Desde 2000 la actriz ha sufrido dos operaciones en las muñecas, una neumonía doble, una encefalitis, una rotura de cadera y una operación de espalda. Como le sucediera a Johnny Cash a partir de los años ochenta, cada viaje al hospital por problemas de salud iba acompañado de prescripciones médicas, y dada la naturaleza del Hombre de Negro, cada recetario y cada fármaco desembocaba en una nueva adicción. En su desaforado apetito por la farmacopea y la botella, Liza sigue los pasos de divas como Liz Taylor: después de una traqueotomía Truman Capote le regaló champán. La idea era beberlo cuando estuviera reestablecida, pero ella procedió a quitarse las gasas de la garganta y enchufó la botella directamente en el agujero. Cosas de la coherencia kamikaze con la leyenda pantagruélica de un Hollywood voraz.

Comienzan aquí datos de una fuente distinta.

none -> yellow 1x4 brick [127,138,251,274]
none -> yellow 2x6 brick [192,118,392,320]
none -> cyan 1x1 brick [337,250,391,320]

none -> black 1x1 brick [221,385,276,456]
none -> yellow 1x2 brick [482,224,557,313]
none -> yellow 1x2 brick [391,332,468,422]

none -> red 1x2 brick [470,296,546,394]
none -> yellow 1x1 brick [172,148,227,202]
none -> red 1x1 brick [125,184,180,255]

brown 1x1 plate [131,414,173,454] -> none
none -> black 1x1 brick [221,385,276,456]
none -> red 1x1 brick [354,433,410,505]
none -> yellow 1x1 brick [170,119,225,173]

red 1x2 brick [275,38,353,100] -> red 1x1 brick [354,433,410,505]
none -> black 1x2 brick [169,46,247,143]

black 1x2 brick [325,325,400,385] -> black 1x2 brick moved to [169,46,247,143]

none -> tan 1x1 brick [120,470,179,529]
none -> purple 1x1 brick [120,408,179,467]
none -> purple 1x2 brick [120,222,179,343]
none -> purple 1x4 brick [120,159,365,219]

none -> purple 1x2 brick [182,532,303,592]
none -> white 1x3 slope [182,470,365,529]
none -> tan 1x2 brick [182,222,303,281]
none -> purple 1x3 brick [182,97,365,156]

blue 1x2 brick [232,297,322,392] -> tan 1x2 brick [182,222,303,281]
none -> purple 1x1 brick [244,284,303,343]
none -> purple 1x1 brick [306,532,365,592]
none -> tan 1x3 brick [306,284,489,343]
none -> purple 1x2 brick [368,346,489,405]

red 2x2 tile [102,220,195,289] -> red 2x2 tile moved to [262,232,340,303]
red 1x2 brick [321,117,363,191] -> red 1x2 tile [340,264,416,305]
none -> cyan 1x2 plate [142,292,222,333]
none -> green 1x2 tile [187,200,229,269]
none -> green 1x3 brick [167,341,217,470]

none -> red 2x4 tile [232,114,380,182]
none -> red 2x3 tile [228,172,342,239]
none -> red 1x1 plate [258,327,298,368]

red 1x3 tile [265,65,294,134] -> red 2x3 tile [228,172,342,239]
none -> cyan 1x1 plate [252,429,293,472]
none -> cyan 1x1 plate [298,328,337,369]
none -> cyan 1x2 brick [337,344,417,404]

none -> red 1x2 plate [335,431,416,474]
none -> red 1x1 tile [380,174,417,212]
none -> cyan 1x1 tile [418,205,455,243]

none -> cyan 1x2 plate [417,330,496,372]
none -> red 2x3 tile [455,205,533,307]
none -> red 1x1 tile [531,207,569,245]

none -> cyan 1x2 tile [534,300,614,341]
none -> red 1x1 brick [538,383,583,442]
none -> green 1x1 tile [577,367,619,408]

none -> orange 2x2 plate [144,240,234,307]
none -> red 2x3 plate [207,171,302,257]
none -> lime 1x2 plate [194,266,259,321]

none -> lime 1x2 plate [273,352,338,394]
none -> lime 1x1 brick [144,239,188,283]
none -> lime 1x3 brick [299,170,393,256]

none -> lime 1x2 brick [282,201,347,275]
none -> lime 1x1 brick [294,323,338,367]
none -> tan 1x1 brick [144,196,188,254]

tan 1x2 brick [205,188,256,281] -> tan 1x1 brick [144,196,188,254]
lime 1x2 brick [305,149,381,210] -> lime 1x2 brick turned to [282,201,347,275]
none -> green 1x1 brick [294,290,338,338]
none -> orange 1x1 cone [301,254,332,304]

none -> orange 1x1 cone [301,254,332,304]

Yo a la Minnelli la entrevisté junto a otros compañeros hará unos años. Creo que planeaba regresar a Broadway. Iba a participar en un musical. Había entrenado duro. Nos había reunido en un estudio de baile e hicimos un corro con las sillas a su alrededor. Todos juntos, mito y plumillas, y a partir de ahí una conversación lujosamente divertida, entrañablemente brillante, apoteósica y feliz. Nadie como ella para que los cronistas salieran con el ego fregado. Te hacía creerte importante. Incluso sacó a bailar a alguien. Unos pasos. Un chiste. Lo importante era comprobar hasta qué punto el suyo era y es un acto pulido en aquellas apariciones adolescentes en televisión junto a Gene Kelly. Un vuelo sin motor sólo al alcance de quien estudió con los mejores. Es una mujer libre. Con la espontaneidad y la oxigenante frescura y los demonios incorporados de una diosa que viene de fábrica. Reactiva a la adoración de los sicofantes porque masticó el chupete bajo los focos. Cuyo único enemigo es la herencia dinamita de una madre que se bebía los floreros y un Hollywood que goza al contemplar a sus mejores criaturas entre los lobos. Ojalá sobreviva. La muchacha radiante del cabaret berlinés no merece un final tan triste.